Even given that level of sophistication, uncertainty still exists. “Nature acts in random ways,” said Ming Lee, adding that one should “never forget that we are dealing with probabilities. An earthquake in a given area, where the homes are essentially the same, will cause a widely different range of damages” – from complete destruction to none. “Commercial buildings are all different for damages,” he added.

Re/insurance companies “use models to diversify their risks,” Ming Lee said. They assess those risks from both a geographical standpoint and the level of potential nat cat activity. They [the models] give re/insurers “a sense of their exposure(s)” and thus help determine “their appetite for risk,” compared with other perils in a given region. “Models help quantify risks; they help set the price – to set what premiums should be.” That balance may, or may not, result in other companies deciding to enter a given market.

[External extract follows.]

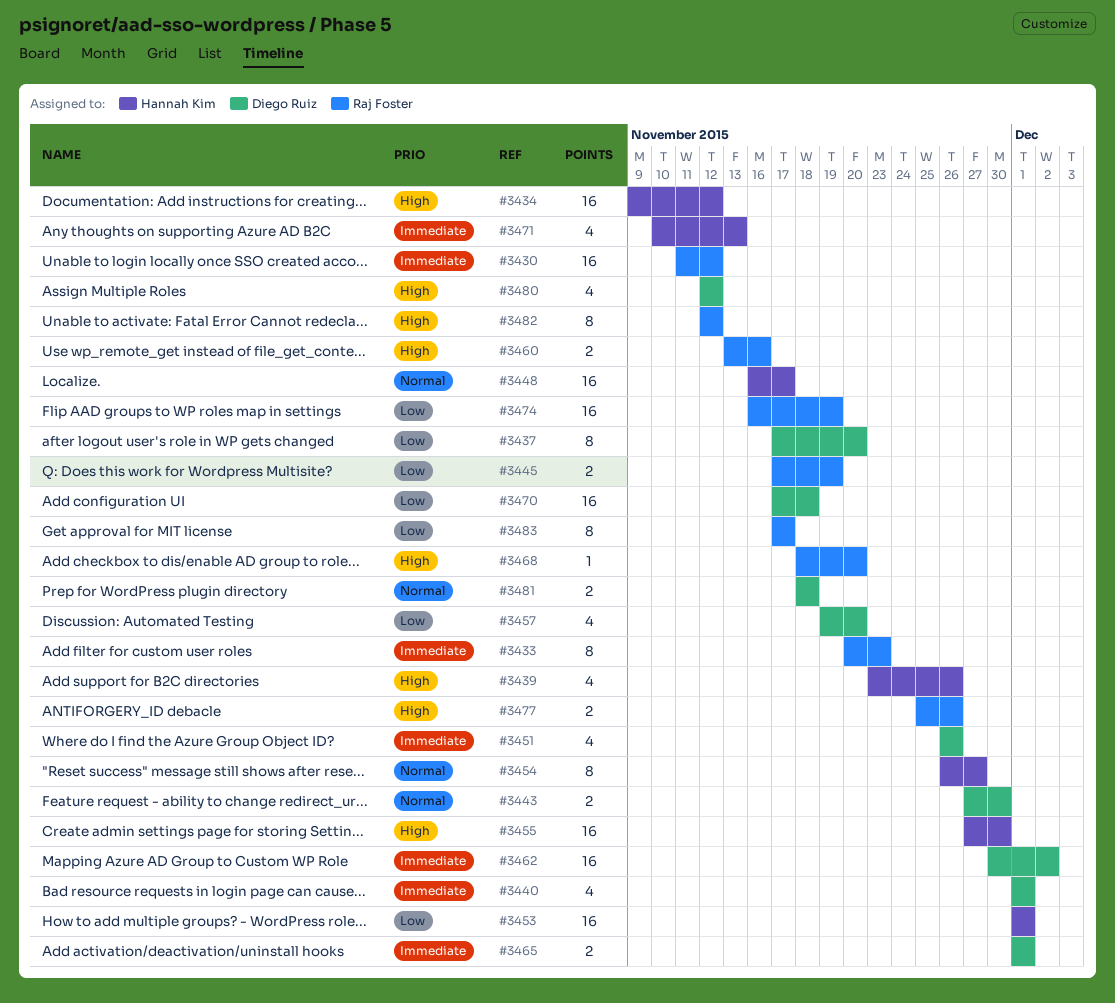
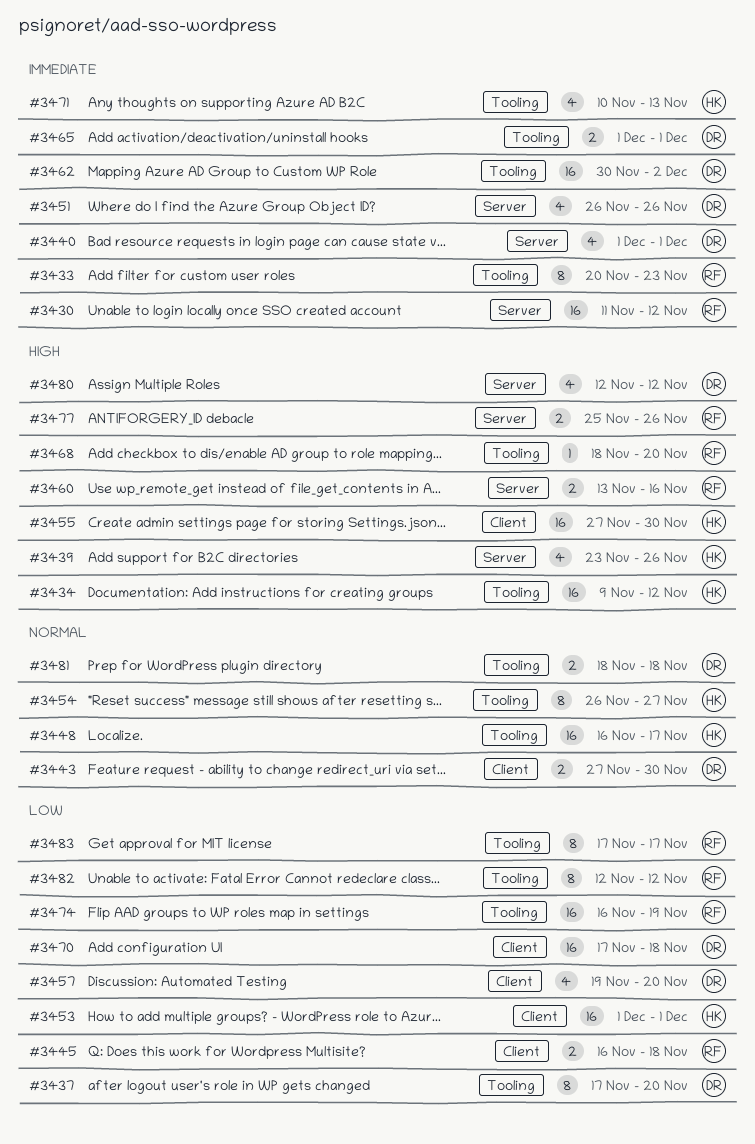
#3445, start: Nov 17 -> Nov 16
#3445, due: Nov 19 -> Nov 18
#3482, priority: High -> Low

Ming Lee also observed that the level of sophistication reached by the firms that provide the insurance industry with its cat models has developed “into a language – a currency to understand risks and to transfer risks. It provides a benchmark,” which enables companies to more accurately adjust their business.

Cat models have historically been used almost exclusively in assessing P&C risks. Given the advances that have been made in their preparation, they may be of significant use in other fields. “There are models for terrorism, industrial accidents and global pandemic flu,” said Guin. “There are also crop insurance models, used mainly be reinsurers in both the U.S. and China.”

How cat models are used has changed as well. Karen Clark’s famous observation that people were using the models on a “garbage in, gospel out” basis may no longer be the case. Cat modelers have long cautioned their clients, as noted above, that they are providing probabilities, not predicting the future, which all of them acknowledge would be impossible. In addition more re/insurers, brokers and the clients they serve are looking to their own models in conjunction with those supplied by AIR, RMS and EQECAT, to assess their specific risks.